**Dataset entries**
━━━━━━━━━━━━━━━━━━━━━━━━━━━━━━

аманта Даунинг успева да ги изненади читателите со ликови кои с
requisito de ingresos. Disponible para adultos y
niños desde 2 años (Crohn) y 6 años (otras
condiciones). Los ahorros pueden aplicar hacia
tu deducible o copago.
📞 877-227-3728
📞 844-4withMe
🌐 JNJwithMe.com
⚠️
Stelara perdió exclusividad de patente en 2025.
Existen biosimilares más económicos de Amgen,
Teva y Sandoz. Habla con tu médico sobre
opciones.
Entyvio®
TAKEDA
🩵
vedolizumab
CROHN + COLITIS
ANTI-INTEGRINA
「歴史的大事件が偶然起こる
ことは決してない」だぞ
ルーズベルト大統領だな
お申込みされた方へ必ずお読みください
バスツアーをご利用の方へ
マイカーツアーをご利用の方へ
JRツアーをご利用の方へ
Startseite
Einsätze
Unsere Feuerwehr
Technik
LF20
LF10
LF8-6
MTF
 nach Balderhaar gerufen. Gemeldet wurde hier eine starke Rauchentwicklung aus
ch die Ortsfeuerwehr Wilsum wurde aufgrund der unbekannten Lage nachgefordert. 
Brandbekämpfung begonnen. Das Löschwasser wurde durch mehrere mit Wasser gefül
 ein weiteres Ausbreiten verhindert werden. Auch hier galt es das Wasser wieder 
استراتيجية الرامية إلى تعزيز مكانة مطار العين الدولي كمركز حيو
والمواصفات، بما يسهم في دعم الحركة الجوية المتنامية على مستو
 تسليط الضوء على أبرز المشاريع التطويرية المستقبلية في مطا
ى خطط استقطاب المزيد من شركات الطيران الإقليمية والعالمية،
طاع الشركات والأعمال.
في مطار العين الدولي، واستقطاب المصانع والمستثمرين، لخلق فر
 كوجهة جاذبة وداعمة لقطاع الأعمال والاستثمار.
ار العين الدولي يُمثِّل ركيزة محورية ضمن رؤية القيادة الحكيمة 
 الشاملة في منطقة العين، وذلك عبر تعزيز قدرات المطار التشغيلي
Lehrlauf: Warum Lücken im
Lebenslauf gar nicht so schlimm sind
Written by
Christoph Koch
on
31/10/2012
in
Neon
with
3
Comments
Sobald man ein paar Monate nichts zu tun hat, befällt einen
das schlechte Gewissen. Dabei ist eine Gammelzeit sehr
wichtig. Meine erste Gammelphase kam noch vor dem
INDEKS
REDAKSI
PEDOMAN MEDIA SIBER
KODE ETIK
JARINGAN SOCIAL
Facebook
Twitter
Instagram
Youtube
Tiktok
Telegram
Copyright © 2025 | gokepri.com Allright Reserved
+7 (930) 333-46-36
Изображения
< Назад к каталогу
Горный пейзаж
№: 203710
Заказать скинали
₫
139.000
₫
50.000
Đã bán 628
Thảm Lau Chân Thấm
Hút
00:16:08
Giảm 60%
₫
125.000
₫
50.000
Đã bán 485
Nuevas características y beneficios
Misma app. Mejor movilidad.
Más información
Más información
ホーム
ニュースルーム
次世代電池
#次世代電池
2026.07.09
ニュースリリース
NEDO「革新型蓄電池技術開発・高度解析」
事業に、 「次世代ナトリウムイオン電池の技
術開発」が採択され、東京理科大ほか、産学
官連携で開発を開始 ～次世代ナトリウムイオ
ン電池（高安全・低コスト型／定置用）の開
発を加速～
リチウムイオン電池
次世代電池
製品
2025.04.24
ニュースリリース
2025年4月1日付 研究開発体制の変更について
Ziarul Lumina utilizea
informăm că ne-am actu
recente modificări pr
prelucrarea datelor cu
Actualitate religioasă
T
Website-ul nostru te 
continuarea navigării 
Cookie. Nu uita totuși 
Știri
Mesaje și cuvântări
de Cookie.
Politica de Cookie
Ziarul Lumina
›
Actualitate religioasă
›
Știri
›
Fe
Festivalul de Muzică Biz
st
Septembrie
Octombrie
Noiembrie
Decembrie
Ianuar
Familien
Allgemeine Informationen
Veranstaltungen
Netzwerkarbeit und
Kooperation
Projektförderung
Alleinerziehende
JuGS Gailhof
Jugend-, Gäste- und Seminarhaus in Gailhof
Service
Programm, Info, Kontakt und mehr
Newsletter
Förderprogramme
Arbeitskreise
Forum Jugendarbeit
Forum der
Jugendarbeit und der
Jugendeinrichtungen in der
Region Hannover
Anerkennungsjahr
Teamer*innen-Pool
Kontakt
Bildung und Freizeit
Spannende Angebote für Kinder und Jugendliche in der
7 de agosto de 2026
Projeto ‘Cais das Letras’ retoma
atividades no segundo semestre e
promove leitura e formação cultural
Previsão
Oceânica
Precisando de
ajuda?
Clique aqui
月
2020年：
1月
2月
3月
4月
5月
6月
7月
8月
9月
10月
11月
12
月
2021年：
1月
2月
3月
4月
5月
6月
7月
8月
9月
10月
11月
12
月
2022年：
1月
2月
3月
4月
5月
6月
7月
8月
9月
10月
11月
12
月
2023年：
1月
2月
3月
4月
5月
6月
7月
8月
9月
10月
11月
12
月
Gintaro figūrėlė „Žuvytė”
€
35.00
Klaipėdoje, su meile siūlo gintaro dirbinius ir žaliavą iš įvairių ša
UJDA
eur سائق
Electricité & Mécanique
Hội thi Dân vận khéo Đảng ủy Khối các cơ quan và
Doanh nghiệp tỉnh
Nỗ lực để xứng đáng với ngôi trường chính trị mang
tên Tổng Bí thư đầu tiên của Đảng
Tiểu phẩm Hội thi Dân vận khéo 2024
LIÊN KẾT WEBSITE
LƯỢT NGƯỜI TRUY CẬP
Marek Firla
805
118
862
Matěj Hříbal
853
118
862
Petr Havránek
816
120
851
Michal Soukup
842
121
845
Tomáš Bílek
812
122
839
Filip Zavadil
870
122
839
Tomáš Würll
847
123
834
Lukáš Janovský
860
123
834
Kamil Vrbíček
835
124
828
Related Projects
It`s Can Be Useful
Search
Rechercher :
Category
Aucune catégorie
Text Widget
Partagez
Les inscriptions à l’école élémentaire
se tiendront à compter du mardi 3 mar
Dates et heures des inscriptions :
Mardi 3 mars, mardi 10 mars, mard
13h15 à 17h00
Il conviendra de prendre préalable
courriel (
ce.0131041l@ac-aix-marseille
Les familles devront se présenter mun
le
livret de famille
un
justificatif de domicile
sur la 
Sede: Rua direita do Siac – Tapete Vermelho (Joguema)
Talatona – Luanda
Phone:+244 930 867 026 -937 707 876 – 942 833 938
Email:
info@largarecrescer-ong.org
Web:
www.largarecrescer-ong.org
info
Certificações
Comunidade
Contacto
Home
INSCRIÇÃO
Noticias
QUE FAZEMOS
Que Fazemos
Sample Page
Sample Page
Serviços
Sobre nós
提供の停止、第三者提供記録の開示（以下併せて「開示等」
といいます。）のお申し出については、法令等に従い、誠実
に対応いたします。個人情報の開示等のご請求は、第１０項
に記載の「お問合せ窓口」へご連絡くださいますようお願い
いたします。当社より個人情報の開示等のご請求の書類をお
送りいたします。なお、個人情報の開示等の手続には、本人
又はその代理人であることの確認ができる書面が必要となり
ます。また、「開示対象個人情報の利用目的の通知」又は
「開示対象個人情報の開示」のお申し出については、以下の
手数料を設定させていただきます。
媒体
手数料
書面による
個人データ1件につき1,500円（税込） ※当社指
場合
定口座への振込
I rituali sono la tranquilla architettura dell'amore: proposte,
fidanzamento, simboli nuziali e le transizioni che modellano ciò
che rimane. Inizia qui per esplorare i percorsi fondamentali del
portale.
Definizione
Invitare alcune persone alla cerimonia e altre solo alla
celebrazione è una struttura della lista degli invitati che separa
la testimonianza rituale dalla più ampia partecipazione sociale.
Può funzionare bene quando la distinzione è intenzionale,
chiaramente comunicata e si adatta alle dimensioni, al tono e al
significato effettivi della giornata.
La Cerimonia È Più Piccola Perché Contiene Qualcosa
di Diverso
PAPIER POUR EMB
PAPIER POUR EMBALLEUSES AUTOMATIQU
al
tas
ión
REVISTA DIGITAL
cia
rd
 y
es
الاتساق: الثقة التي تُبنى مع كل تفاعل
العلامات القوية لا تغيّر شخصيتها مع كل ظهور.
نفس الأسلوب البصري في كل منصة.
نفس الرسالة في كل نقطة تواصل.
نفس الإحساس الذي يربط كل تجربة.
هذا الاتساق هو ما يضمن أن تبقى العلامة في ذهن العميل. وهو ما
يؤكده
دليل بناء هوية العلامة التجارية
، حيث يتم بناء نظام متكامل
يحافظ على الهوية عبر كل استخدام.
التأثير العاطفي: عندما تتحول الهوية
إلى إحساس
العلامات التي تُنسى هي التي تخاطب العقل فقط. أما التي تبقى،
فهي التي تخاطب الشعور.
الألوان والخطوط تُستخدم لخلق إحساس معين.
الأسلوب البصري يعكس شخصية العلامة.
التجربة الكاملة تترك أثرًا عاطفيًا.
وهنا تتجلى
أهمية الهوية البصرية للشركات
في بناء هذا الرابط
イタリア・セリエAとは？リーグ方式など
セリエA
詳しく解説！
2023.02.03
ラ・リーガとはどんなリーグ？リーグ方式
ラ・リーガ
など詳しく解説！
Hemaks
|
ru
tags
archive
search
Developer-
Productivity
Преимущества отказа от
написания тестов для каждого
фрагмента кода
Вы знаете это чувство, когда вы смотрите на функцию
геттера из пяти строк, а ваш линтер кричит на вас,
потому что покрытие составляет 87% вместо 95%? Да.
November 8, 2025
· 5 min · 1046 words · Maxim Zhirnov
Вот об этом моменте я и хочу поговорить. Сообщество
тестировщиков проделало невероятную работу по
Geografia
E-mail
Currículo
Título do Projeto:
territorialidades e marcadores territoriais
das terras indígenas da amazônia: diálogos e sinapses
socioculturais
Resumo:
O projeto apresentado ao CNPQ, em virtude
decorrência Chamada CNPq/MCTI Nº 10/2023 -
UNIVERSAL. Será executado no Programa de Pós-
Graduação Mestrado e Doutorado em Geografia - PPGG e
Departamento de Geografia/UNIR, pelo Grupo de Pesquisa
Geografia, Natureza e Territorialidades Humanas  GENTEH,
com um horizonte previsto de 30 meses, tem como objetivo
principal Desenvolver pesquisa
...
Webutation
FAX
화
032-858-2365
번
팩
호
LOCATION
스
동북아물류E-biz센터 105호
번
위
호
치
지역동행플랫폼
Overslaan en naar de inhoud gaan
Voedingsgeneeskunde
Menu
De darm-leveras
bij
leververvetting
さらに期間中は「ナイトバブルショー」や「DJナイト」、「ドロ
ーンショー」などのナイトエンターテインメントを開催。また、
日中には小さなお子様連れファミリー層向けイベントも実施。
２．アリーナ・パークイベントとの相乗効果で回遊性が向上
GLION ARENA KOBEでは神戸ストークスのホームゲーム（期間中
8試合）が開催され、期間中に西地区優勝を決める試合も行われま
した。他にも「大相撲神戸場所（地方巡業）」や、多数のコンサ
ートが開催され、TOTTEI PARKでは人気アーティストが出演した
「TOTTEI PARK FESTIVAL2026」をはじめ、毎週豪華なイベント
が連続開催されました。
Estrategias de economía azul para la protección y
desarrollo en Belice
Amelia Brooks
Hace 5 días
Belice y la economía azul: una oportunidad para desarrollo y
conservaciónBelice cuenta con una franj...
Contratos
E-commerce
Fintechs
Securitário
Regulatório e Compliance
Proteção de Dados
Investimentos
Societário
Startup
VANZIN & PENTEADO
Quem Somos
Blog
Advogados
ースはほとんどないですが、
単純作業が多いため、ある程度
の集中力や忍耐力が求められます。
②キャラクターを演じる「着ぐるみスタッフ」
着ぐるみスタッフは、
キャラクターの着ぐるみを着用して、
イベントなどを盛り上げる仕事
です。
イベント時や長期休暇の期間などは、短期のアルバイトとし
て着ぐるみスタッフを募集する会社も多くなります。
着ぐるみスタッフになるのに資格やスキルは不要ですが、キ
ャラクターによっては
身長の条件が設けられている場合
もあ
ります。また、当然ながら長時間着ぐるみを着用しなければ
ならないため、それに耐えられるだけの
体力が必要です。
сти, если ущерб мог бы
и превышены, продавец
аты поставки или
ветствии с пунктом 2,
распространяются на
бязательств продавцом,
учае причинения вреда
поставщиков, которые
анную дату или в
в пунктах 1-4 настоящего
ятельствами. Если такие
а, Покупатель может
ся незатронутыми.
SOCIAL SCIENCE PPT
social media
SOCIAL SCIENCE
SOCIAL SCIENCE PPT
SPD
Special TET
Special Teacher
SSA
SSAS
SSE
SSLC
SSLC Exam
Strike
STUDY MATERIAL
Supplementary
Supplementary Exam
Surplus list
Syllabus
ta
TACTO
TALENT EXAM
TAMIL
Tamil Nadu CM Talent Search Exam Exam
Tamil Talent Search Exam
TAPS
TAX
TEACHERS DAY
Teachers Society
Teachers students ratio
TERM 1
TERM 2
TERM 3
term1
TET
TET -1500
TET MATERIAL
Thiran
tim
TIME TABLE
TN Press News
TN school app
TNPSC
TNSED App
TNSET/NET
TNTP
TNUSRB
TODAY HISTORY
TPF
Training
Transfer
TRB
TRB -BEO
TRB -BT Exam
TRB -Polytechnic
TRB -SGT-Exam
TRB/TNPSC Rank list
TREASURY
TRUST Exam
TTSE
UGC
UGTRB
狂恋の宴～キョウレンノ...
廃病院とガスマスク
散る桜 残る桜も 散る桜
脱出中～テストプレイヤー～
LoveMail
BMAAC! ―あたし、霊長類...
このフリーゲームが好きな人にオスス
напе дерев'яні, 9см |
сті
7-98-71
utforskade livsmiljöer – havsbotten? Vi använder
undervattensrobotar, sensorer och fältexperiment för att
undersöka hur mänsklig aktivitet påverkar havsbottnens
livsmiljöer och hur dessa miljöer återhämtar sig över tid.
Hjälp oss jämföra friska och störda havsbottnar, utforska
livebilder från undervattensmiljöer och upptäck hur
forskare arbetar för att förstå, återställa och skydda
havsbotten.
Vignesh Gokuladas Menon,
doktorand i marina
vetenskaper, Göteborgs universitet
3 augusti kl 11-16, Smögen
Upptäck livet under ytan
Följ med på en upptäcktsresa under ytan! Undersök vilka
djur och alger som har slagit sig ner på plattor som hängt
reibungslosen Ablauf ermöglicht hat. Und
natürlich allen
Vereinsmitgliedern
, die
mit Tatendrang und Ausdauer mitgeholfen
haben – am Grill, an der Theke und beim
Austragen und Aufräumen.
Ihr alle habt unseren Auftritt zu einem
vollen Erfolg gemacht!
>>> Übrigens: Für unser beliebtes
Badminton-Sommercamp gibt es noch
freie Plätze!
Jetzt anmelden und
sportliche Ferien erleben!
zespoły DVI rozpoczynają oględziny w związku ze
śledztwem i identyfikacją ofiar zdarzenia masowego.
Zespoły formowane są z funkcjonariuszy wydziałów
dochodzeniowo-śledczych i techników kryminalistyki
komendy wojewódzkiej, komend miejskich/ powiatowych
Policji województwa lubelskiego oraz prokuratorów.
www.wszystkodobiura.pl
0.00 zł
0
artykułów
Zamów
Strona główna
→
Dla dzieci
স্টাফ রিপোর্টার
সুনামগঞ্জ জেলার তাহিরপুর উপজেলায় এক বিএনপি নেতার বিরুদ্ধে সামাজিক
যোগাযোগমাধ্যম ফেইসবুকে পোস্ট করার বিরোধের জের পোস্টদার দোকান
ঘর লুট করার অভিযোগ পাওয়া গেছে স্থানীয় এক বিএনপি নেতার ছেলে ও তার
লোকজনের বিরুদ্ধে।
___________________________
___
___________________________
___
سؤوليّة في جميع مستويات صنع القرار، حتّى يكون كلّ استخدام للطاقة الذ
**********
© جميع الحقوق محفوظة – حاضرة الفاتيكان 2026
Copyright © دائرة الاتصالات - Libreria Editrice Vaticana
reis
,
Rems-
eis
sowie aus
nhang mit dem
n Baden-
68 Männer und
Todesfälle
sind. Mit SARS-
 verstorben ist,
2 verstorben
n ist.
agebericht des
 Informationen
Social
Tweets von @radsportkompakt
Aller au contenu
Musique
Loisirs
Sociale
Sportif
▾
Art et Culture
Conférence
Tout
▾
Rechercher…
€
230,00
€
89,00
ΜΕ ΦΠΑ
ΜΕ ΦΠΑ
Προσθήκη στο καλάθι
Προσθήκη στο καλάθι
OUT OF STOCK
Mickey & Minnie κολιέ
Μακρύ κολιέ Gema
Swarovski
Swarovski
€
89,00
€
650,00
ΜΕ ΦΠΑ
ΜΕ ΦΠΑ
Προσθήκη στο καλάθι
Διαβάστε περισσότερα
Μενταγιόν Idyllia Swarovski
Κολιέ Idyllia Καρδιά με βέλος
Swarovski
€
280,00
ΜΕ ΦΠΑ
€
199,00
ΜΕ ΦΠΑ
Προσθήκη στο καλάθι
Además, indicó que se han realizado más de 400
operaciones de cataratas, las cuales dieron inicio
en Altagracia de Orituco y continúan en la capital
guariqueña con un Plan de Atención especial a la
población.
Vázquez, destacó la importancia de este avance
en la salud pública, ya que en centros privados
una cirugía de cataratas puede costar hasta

━━━━━━━━━━━━━━━━━━━━━━━━━━━━━━

Reproduce only the lines above spanning from the line containing "agebericht des" through the line containing "en la salud", word for word.

**OUTPUT BELOW**
agebericht des
 Informationen
Social
Tweets von @radsportkompakt
Aller au contenu
Musique
Loisirs
Sociale
Sportif
▾
Art et Culture
Conférence
Tout
▾
Rechercher…
€
230,00
€
89,00
ΜΕ ΦΠΑ
ΜΕ ΦΠΑ
Προσθήκη στο καλάθι
Προσθήκη στο καλάθι
OUT OF STOCK
Mickey & Minnie κολιέ
Μακρύ κολιέ Gema
Swarovski
Swarovski
€
89,00
€
650,00
ΜΕ ΦΠΑ
ΜΕ ΦΠΑ
Προσθήκη στο καλάθι
Διαβάστε περισσότερα
Μενταγιόν Idyllia Swarovski
Κολιέ Idyllia Καρδιά με βέλος
Swarovski
€
280,00
ΜΕ ΦΠΑ
€
199,00
ΜΕ ΦΠΑ
Προσθήκη στο καλάθι
Además, indicó que se han realizado más de 400
operaciones de cataratas, las cuales dieron inicio
en Altagracia de Orituco y continúan en la capital
guariqueña con un Plan de Atención especial a la
población.
Vázquez, destacó la importancia de este avance
en la salud pública, ya que en centros privados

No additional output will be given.